Die verschiedenen Formen der Otitis
Otitis ist nicht gleich Otitis. Es gibt drei Hauptformen, die Hunde unterschiedlich hart treffen können:
- Otitis externa: Die Entzündung bleibt auf den äußeren Gehörgang beschränkt – häufig durch Bakterien, Pilze oder Allergien verursacht. Diese Variante ist die häufigste und oft noch gut behandelbar.
- Otitis media: Betrifft das Mittelohr und kann zu Gleichgewichtsstörungen und starken Schmerzen führen.
- Otitis interna: Hier wird es richtig heikel. Es steht nicht nur das Gehör auf dem Spiel, sondern auch die Lebensqualität des Hundes.
Jede dieser Formen erfordert Aufmerksamkeit, und die Übergänge sind fließend – daher ist schnelles Handeln gefragt.
Ursachen für Otitis bei Hunden
Die Liste der möglichen Auslöser ist lang – und oft unterschätzt:
- Bakterien und Hefepilze sind die Hauptverdächtigen.
- Allergien spielen eine große Rolle.
- Grasgrannen oder andere Fremdkörper sind eine echte Plage für viele Hunde.
- Ohrmilben machen das Ganze noch schlimmer, vor allem bei Welpen.
- Manche Rassen haben schlicht Pech: Schlappohren und enge Gehörgänge sind ein perfekter Brutplatz für Probleme.
- Übertriebene oder falsche Ohrenpflege durch den Menschen sorgt manchmal für mehr Schaden als Nutzen.
Kurz gesagt: Otitis ist oft hausgemacht – von Natur und Halter gleichermaßen.
Hunderassen mit anfälligen Ohren
Einige Hunde sind wahre Magneten für Ohrenentzündungen.
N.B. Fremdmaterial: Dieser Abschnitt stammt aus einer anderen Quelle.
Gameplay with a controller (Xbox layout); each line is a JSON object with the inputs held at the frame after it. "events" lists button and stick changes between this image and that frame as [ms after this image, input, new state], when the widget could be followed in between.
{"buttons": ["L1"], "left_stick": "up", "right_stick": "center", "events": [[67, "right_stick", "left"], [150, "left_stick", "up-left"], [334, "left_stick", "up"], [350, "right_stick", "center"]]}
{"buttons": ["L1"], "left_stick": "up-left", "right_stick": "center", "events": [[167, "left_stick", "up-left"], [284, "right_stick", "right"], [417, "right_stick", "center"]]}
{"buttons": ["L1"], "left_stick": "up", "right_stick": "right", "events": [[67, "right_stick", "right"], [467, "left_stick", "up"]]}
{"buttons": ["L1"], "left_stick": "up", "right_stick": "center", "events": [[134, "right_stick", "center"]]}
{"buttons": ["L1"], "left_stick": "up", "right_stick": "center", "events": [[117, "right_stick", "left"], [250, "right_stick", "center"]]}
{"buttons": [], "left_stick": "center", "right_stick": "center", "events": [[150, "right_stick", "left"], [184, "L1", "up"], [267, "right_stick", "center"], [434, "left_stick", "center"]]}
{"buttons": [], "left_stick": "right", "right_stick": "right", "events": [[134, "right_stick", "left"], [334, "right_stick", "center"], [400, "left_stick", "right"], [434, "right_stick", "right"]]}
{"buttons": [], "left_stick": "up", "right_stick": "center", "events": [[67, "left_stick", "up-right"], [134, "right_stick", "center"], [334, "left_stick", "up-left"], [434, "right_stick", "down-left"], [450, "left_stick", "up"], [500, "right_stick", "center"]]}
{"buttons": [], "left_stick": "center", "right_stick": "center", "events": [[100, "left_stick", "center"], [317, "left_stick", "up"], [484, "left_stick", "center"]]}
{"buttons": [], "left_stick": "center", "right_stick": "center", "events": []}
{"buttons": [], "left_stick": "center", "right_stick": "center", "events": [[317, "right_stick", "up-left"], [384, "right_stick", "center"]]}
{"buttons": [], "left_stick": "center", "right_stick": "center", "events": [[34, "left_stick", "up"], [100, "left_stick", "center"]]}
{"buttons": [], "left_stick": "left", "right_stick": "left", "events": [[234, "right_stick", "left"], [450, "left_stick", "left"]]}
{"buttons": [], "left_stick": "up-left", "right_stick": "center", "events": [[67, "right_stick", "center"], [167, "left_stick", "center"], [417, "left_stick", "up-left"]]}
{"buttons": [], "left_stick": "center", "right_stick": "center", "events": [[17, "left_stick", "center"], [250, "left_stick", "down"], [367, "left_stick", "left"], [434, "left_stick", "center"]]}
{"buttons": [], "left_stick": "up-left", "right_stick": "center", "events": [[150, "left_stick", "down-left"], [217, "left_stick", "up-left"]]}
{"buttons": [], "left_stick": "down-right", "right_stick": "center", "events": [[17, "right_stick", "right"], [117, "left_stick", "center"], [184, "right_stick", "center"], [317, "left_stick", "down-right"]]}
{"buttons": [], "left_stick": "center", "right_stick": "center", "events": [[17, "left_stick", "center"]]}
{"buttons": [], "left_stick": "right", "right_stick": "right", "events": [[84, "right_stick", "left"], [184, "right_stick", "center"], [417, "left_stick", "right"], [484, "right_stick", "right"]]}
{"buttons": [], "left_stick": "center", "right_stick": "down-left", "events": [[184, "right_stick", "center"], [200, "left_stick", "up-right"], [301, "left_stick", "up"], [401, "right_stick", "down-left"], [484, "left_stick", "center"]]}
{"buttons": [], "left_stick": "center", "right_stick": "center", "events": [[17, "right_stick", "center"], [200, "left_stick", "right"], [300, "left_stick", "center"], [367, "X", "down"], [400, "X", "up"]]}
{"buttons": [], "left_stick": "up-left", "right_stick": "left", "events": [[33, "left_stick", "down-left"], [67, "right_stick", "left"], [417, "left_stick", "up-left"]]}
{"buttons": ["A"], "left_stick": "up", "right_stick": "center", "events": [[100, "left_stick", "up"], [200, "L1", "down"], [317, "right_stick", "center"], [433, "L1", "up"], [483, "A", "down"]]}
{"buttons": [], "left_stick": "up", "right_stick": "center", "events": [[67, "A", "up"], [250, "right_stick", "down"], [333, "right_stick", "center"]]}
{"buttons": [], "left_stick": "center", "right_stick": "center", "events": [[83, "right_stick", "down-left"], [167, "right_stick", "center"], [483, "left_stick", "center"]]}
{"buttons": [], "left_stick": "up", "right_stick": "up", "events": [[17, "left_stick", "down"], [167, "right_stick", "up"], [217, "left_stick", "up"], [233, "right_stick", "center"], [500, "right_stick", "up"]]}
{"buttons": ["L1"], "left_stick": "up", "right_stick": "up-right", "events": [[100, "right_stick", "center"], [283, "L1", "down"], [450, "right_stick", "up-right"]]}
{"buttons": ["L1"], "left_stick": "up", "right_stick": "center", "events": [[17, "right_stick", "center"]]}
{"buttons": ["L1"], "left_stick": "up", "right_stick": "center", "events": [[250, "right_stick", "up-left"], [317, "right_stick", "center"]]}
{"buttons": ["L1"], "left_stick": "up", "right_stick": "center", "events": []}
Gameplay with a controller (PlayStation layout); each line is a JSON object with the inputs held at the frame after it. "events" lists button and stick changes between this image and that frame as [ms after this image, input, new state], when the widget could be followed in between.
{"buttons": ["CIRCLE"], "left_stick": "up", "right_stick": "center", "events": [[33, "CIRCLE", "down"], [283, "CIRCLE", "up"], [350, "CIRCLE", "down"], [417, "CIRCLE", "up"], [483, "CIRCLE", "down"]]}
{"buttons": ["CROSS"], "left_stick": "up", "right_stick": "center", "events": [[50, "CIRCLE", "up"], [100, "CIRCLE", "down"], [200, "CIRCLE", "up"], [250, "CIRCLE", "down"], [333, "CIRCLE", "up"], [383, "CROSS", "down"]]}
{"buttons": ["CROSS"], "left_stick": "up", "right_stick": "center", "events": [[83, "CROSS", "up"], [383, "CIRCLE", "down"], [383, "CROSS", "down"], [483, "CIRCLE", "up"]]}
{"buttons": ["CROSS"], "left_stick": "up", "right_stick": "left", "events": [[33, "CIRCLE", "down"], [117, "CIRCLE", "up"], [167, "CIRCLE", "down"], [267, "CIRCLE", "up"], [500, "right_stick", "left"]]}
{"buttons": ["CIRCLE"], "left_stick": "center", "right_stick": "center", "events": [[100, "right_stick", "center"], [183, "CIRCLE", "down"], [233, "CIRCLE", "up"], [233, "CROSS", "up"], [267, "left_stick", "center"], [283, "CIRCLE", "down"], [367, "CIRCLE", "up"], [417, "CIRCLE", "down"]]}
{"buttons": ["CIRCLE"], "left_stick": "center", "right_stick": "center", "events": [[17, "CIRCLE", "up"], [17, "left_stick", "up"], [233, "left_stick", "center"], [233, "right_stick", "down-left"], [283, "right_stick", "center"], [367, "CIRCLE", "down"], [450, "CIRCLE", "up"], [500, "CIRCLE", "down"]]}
Schuld ist oft die Anatomie.
- Schlappohren wie bei Cocker Spaniels oder Basset Hounds wirken wie ein Deckel. Sie halten Feuchtigkeit und Schmutz im Gehörgang fest – ein Paradies für Keime.
- Enge Gehörgänge, etwa bei Shar-Peis, machen es diesen Rassen schwer.
Das ist keine Laune der Natur, sondern meist Folge von Überzüchtung. Stattdessen hätten Hunde funktionale Ohren verdient. Wer eine solche Rasse wählt, sollte sich auf regelmäßige Pflege einstellen. Das Problem liegt nicht beim Hund, sondern bei uns Menschen, die solche Merkmale fördern.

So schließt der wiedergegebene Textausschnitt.